Mme Monique Cerisier-ben Guiga. L'inspiration qui sous-tend l'article 11 bis est excellente. Il est en effet très souhaitable que l'autorité publique se prononce dans un délai de dix-huit mois sur une demande de naturalisation.
Cependant, je voudrais attirer l'attention du Gouvernement sur les grandes difficultés pratiques qu'entraînerait la mise en oeuvre d'une telle mesure. Tout d'abord, les dossiers traînent terriblement dans les préfectures. Une enquête effectuée par la CFDT démontre qu'une demande est traitée, dans le meilleur des cas, par les préfectures dans un délai de huit mois. Mais le demandeur peut attendre, dans le département du Nord, par exemple, près d'un an et demi pour obtenir un rendez-vous et déposer sa demande de naturalisation et un an et demi pour la constitution du dossier en préfecture, ce qui fait trois ans. Par ailleurs, au service de naturalisation à Nantes, le délai actuel entre le moment où le dossier est transmis et celui où il commence à être étudié atteint onze mois.

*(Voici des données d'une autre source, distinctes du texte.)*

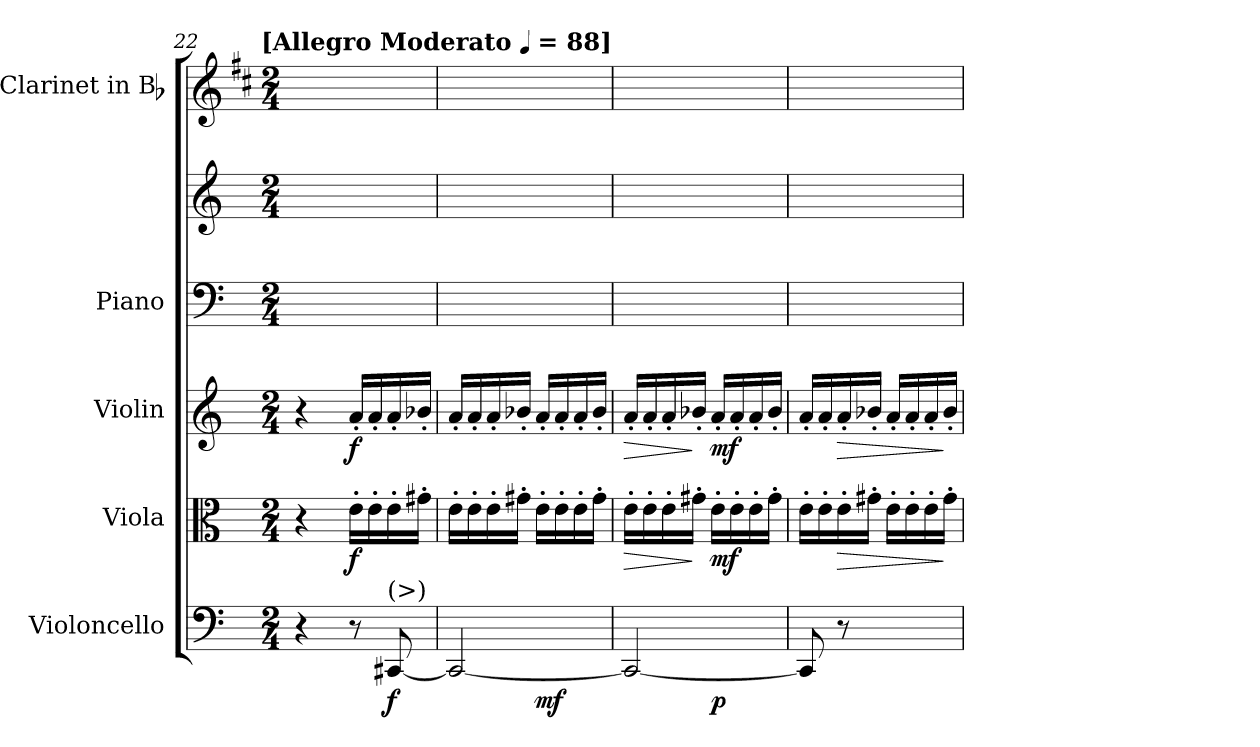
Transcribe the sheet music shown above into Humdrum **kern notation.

**kern	**dynam	**kern	**dynam	**kern	**dynam	**kern	**kern	**kern
*part5	*part5	*part4	*part4	*part3	*part3	*part2	*part2	*part1
*staff6	*staff6	*staff5	*staff5	*staff4	*staff4	*staff3	*staff2	*staff1
*I"Violoncello	*	*I"Viola	*	*I"Violin	*	*I"Piano	*	*I"Clarinet in Bb
*I'>Vc.	*	*I'>Vla.	*	*I'>Vln.	*	*I'Pno	*	*I'>Cl.
*clefF4	*	*clefC3	*	*clefG2	*	*clefF4	*clefG2	*clefG2
*	*	*	*	*	*	*	*	*ITrd1c2
*k[]	*	*k[]	*	*k[]	*	*k[]	*k[]	*k[]
!!LO:TX:omd:t=[Allegro Moderato [quarter] = 88]
*M2/4	*	*M2/4	*	*M2/4	*	*M2/4	*M2/4	*M2/4
*MM88	*	*MM88	*	*MM88	*	*MM88	*MM88	*MM88
=22	=22	=22	=22	=22	=22	=22	=22	=22
4r	.	4r	.	4r	.	8ryy	2ryy	2ryy
.	.	.	.	.	.	8ryy	.	.
8r	.	16e'>LL	f	16a'>LL	f	8.ryy	.	.
.	.	16e'>	.	16a'>	.	.	.	.
!LO:TX:a:t=(>)	!	!	!	!	!	!	!	!
[>8CC#X	f	16e'>	.	16a'>	.	.	.	.
.	.	16g#X'>JJ	.	16b-X'>JJ	.	16ryy	.	.
=23	=23	=23	=23	=23	=23	=23	=23	=23
*^	*	*	*	*	*	*	*	*
2CC#_>	4ryy	.	16e'>LL	.	16a'>LL	.	4ryy	2ryy	2ryy
.	.	.	16e'>	.	16a'>	.	.	.	.
.	.	.	16e'>	.	16a'>	.	.	.	.
.	.	.	16g#X'>JJ	.	16b-X'>JJ	.	.	.	.
.	4ryy	mf	16e'>LL	.	16a'>LL	.	16ryy	.	.
.	.	.	16e'>	.	16a'>	.	8.ryy	.	.
.	.	.	16e'>	.	16a'>	.	.	.	.
.	.	.	16g#'>JJ	.	16b-'>JJ	.	.	.	.
=24	=24	=24	=24	=24	=24	=24	=24	=24	=24
!	!	!	!	!LO:HP:b	!	!LO:HP:b	!	!	!
2CC#_	4ryy	.	16e'>LL	>	16a'>LL	>	16ryy	2ryy	16ryy
.	.	.	16e'>	.	16a'>	.	16ryy	.	16ryy
.	.	.	16e'>	.	16a'>	.	8ryy	.	8ryy
.	.	.	16g#X'>JJ	]	16b-X'>JJ	]	.	.	.
.	4ryy	p	16e'>LL	mf	16a'>LL	mf	8.ryy	.	4ryy
.	.	.	16e'>	.	16a'>	.	.	.	.
.	.	.	16e'>	.	16a'>	.	.	.	.
.	.	.	16g#'>JJ	.	16b-'>JJ	.	16ryy	.	.
*v	*v	*	*	*	*	*	*	*	*
=25	=25	=25	=25	=25	=25	=25	=25	=25
8CC#]	.	16e'>LL	.	16a'>LL	.	4.ryy	2ryy	4.ryy
.	.	16e'>	.	16a'>	.	.	.	.
!	!	!	!LO:HP:b	!	!LO:HP:b	!	!	!
8r	.	16e'>	>	16a'>	>	.	.	.
.	.	16g#X'>JJ	.	16b-X'>JJ	.	.	.	.
4ryy	.	16e'>LL	.	16a'>LL	.	.	.	.
.	.	16e'>	.	16a'>	.	.	.	.
.	.	16e'>	.	16a'>	.	8ryy	.	8ryy
.	.	16g#'>JJ	]	16b-'>JJ	]	.	.	.
=	=	=	=	=	=	=	=	=
*-	*-	*-	*-	*-	*-	*-	*-	*-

La suspicion jetée sur les étrangers en France a entraîné une augmentation considérable des demandes de naturalisation. L'étranger souhaite être naturalisé par adhésion à un pays mais aussi pour se protéger. La demande de naturalisation pour se protéger est devenue importante en France, d'où une forte augmentation du nombre de dossiers.
Le stock de dossiers actuellement à la sous-direction des naturalisations est de près de 59 000. Le nombre de dossiers clôturés au cours des dix premiers mois a atteint près de 50 000. Dans de telles conditions, avec un personnel réduit, il devient vraiment très difficile de répondre à cette demande pourtant légitime et il serait utile d'introduire cette disposition dans la loi. Je demande donc au Gouvernement s'il est prêt à engager les moyens nécessaires pour permettre à l'administration de répondre à cette exigence nouvelle.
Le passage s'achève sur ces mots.